### Extracted text
- Opening Delimiter -
On the one hand, meteorological measurements consist of wind speed and direction, ambient temperature, relative humidity, vapor pressure, dew point temperature, and solar components (global, direct, and diffuse). The upper part of Figure 2a shows the weather station that records all meteorological parameters except the DNI and diffuse horizontal irradiance (DHI), which were measured by the pyrheliometer and shaded pyranometer, as shown in Figure 2b. While the global irradiance was measured by the Hukseflux CHF-SR11 class B pyranometer [32], the direct and diffuse components were monitored by the class A actinometers of EKO Instruments, namely MS-57 pyrheliometer and MS-802F pyranometer with a shading ball attached to the STR-22G solar tracker [33]. We quality controlled the solar irradiance measurements following the comparison test of the Baseline Surface Radiation Network (BSRN) [34], which is based on the ideology that the global irradiance equals diffuse plus zenith corrected beam component. Physical limits were also taken into account, such that solar irradiance components cannot have negative values, and when the solar zenith angle (ZA) is more than 93 degrees, the nighttime irradiance should not exceed 20 W/m². As shown in Equation (1), the quality check thresholds are more relaxed, with added tolerance considering sensor calibration errors and thermal offsets such that allowing the GHI to be lower than DHI up to 150 W/m² and higher than DNI + DHI by up to 15% or 150 W/m² due to cloud enhancement effects. Lastly, the closure test checks the physical consistency within the solar irradiance components by permitting up to 8% uncertainty in the measured GHI, and not fulfilling it indicates an erroneous measurement in one or more components. As a result, 77,496 samples were validated out of 87,017 measurement records.
- Closing Delimiter -
(Stored data entries)
- Opening Delimiter -
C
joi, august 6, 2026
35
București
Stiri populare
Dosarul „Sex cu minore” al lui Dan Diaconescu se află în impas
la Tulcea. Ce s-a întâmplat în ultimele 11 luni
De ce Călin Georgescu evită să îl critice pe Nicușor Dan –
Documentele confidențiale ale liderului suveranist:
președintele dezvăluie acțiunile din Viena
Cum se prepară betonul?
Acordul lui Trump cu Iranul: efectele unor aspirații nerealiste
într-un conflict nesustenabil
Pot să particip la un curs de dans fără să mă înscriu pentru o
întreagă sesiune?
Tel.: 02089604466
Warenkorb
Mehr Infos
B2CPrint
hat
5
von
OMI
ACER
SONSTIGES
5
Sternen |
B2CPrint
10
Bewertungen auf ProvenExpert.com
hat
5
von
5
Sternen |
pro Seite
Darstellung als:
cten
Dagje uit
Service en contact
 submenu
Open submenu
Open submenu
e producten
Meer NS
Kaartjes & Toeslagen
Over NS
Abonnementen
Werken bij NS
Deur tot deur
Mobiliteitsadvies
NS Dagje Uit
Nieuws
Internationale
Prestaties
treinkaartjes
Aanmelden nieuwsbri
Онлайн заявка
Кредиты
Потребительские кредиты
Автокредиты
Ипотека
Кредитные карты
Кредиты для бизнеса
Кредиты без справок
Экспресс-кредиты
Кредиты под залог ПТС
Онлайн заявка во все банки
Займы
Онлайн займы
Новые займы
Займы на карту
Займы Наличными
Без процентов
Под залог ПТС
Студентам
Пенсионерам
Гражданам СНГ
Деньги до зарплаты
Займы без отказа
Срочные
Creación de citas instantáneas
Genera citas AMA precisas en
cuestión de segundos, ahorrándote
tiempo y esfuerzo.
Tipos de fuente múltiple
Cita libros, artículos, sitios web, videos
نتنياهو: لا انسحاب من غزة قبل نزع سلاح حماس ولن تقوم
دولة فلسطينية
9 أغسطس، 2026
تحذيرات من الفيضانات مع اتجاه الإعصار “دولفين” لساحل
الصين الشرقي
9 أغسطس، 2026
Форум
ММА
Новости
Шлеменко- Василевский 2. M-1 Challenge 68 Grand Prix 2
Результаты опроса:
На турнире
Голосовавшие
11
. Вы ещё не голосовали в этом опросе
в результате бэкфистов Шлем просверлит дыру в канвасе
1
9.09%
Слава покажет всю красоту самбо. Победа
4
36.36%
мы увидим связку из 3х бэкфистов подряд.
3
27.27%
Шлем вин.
- Closing Delimiter -
### Problems to work on
1. Answer these questions from the text on solar irradiance measurements:
(a) Which instrument measured the global irradiance?
(b) Nighttime irradiance should not exceed 20 W/m² when the solar zenith angle is above what value?
(c) How many samples were validated, and out of how many measurement records?
2. Extend the text on solar irradiance measurements, picking up after its final sentence.

### Answers in order
1.
(a) The Hukseflux CHF-SR11 class B pyranometer.
(b) 93 degrees.
(c) 77,496 samples, out of 87,017 measurement records.

2.
\{\begin{matrix} \begin{matrix} GHI \geq 0, DNI \geq 0, DHI \geq 0 \\ If ZA ° > 93; GHI \leq 20, DHI \leq 20, DNI \leq 20 \\ GHI + 10 \geq DHI \end{matrix} \\ GHI \leq DNI + DHI + \max ((DNI + DHI) \times 0.15, 150) \\ ∣ GHI - (DHI + DNI \times \cos (ZA)) ∣ \leq 0.08 \times GHI \end{matrix}

(1)

Figure 3 shows the validated readings of solar irradiance components after discarding suspicious measurements. That way, uncertainties of the target variables are minimized, which is crucial for the development of the nowcasting model, as well as evaluation. It is noticeable that the DNI readings become close to 0 W/m² on overcast days when the direct irradiance is blocked by very thick clouds; thus, diffuse-dominated irradiance reaches the ground surface, which fulfills the criteria of GHI should be greater than or equal to DHI with some margin.

Figure 4 shows the distribution of meteorological parameters that are regarded as explanatory variables for the solar irradiance nowcasting. Furthermore, Figure 5 shows the correlation matrix between these input features and target outputs. Whilst the ambient temperature positively correlates with all solar irradiance components, the relative humidity shows a negative correlation. Although the correlation degrees are modest, the GHI component shows a slightly stronger correlation than the DNI and DHI.

2.1.2. ASIs

On the other hand, there are sky images recorded by the Mobotix Q26 hemispheric camera equipped with a fisheye lens of 180° view angle, as shown in the foreground of Figure 2a [35]. The images are provided by the 6MP CMOS sensor in the RGB color space with a resolution of 3072 × 2048. The sky camera is set to not record the images from 21:00 to 3:59 to exclude nighttime. In addition, unfortunately, a two-hour-long measurement from 15:00 to 15: 59 and 17:00 to 17:59 is not recorded due to a setting misconception. Nevertheless, after discarding any missing timestamps, the multimodal data is preprocessed for nowcasting solar irradiance components.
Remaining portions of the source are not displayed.